Tasmania currently grows about 50 percent of the world’s legal opium poppies. These produce the morphine for most modern analgesics, as well as thebaine for specialist drugs like buprenorphine and oxycodone. The UN regulates poppy agriculture to keep the plants off the black market, but also to ensure there are enough painkillers to meet world demand. The current problem is that demand has surpassed production, yet Tasmania is just about at capacity. Getting more poppies grown is a bureaucratic and political nightmare, but it looks like one state will take it on. Enter Victoria.
Victoria was already processing a lot of product from Tasmania, plus it has a similar climate, and their recently willing government has sealed the deal. The three companies that rule Tassie’s industry—GlaxoSmithKline, Johnson & Johnson, and TPI Enterprises—are now pushing the final touches through state parliament and are hoping to get plants in the ground this winter. TPI Enterprises has even spent the past weeks holding information nights for Victorian farmers. According to CEO Jarrod Ritchie, they’ve had enough interest to plant between 1,200 and 2,500 hectares this year. “That is compared with around 25,000 in Tasmania, but in my estimate, the industry will be growing 10 percent more of what is already being grown in Tasmania.”
No, you won’t be able to get high. There are a few reasons for this, starting with the fact that the poppies will be grown in secret, isolated farms away from main roads. But the most serious disincentive is that most of the plants will be producing a nasty chemical called thebaine. Thebaine is an alkaloid from the sap of the Papaver somniferum poppy, which becomes morphine as the plant develops. But if you douse the soil in growth regulators, its thebaine never matures, and you’ll end up with a product that requires a lengthy chemical process to become edible. If you try eating it raw, you’ll die a sad, painful death, as a Danish tourist learned this year.
It started when two 26-year-old Danes broke into a farm near Oatlands, about 50 miles north of Hobart, and stole enough poppy heads to boil into a tea. One of them went for a walk while the other stayed back in a camper van to get high but instead became sick and ended up in bed. His friend found him dead the next morning, after he’d suffered convulsions similar to those of strychnine poisoning. That was February 18, and it was the third such death in three years.

## WORK REQUEST A
List every company that the poppy-farming article names as part of Tasmania's opium poppy industry.
## WORK REQUEST B
Write the next part of the article on expanding opium poppy farming from Tasmania to Victoria, continuing from its final paragraph.

Stored data entries

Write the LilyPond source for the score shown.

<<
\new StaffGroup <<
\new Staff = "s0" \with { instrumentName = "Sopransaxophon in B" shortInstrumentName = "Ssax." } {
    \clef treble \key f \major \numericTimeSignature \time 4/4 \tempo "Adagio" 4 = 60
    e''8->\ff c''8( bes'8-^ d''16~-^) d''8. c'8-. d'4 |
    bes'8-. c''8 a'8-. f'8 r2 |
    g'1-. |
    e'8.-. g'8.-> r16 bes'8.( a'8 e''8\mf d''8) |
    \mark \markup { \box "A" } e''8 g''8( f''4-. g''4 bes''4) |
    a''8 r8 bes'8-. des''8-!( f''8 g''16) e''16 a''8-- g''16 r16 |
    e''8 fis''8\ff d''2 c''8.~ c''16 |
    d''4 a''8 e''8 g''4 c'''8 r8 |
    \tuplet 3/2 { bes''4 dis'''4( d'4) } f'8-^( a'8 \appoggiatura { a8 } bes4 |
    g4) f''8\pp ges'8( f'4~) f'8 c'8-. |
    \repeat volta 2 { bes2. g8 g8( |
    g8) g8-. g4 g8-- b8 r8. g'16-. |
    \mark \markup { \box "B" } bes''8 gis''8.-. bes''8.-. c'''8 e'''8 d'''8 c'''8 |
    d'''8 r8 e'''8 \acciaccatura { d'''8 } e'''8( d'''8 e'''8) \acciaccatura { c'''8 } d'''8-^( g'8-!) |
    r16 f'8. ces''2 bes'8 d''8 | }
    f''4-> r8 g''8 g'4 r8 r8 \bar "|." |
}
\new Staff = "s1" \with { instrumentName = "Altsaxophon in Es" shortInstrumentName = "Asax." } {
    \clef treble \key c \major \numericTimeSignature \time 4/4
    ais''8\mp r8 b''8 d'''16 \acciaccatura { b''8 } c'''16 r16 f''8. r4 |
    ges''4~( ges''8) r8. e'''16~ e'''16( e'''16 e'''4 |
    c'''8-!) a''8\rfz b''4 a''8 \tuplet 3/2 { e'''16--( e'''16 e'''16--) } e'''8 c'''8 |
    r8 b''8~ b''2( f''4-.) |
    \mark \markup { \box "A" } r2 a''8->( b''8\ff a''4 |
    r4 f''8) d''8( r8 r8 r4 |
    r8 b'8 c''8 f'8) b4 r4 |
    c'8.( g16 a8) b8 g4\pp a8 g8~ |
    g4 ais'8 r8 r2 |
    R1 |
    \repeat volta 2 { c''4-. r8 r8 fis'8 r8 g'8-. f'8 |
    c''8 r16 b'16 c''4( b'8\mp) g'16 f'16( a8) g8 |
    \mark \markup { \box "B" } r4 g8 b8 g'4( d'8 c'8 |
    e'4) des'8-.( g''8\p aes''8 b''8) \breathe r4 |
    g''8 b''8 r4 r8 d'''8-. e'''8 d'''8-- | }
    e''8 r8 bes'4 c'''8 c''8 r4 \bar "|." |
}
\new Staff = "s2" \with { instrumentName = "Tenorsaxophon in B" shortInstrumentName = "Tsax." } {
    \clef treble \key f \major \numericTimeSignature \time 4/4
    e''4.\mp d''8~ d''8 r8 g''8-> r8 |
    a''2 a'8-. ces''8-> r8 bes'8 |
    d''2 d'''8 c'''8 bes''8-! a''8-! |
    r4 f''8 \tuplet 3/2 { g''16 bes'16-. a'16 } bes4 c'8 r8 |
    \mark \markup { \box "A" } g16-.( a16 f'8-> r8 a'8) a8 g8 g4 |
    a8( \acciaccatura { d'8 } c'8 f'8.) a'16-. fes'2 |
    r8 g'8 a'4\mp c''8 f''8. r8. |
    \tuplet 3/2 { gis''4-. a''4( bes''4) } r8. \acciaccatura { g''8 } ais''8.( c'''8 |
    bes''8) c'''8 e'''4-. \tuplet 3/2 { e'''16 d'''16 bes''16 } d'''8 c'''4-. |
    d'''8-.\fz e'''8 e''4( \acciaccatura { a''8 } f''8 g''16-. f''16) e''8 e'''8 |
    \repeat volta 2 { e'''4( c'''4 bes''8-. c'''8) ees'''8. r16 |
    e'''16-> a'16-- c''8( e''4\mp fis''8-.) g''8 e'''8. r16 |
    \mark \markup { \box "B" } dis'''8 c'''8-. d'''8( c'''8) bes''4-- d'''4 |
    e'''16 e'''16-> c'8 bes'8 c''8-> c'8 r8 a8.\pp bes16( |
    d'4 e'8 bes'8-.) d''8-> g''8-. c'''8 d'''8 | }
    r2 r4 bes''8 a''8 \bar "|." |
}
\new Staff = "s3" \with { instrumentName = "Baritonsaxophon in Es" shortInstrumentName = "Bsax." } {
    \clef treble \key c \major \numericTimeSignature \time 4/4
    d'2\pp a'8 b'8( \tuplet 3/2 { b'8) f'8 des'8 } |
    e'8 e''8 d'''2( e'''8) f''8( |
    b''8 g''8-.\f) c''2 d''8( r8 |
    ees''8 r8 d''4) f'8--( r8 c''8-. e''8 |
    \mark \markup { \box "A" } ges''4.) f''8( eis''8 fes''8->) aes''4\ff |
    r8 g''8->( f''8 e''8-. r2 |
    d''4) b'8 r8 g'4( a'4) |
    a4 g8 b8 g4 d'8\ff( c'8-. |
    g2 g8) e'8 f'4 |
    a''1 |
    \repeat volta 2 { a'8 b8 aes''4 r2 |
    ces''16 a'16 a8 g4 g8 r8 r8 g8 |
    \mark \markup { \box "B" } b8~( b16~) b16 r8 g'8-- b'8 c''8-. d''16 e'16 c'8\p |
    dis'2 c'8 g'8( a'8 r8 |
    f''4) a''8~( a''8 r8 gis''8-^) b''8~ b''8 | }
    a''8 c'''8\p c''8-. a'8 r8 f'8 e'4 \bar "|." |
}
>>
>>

## TASK RESPONSE A
GlaxoSmithKline, Johnson & Johnson, TPI Enterprises

## TASK RESPONSE B
“It’s the same way people will always want to drink too much alcohol or drive too fast," Ritchie says simply. “And that’s very much a concern, and there are systems in place to minimize the harm. We’ll be putting in security for field monitoring, appropriate fencing, and signage, because of course we don’t want to see that happening again.”
Tasmania’s opiate security measures have been so successful that heroin is virtually unavailable on the island, which has created a rather ironic misuse of prescription opiates. The state’s paper, the Mercury, last year reported that “Tasmania has the highest abuse rate for the pharmaceutical opiate painkiller Oxycodone, and the second highest abuse of morphine and methadone [in the country].” Also ironic is the fact that a lot of Tasmanian thebaine ends up as Oxycodone, but whether the introduction of a poppy industry into Victoria will affect the state’s taste for prescription drugs is yet to be seen.
So how do Tasmanian farmers feel about losing their monopoly? “Well, there are farmers who have had a protected position and don’t want to compete with Victoria,” admits Ritchie. “And I’m empathetic with that, but restricting the industries growth will only harm it. This is (a) an industry that is a human right and (b) an industry that is growing.”
And luring Victorians with “$6,000 to $8,000 / hectare [for] very diligent farmers,” according to TPI’s own information guide, it’s probably something the Tasmanians will have to just put up with.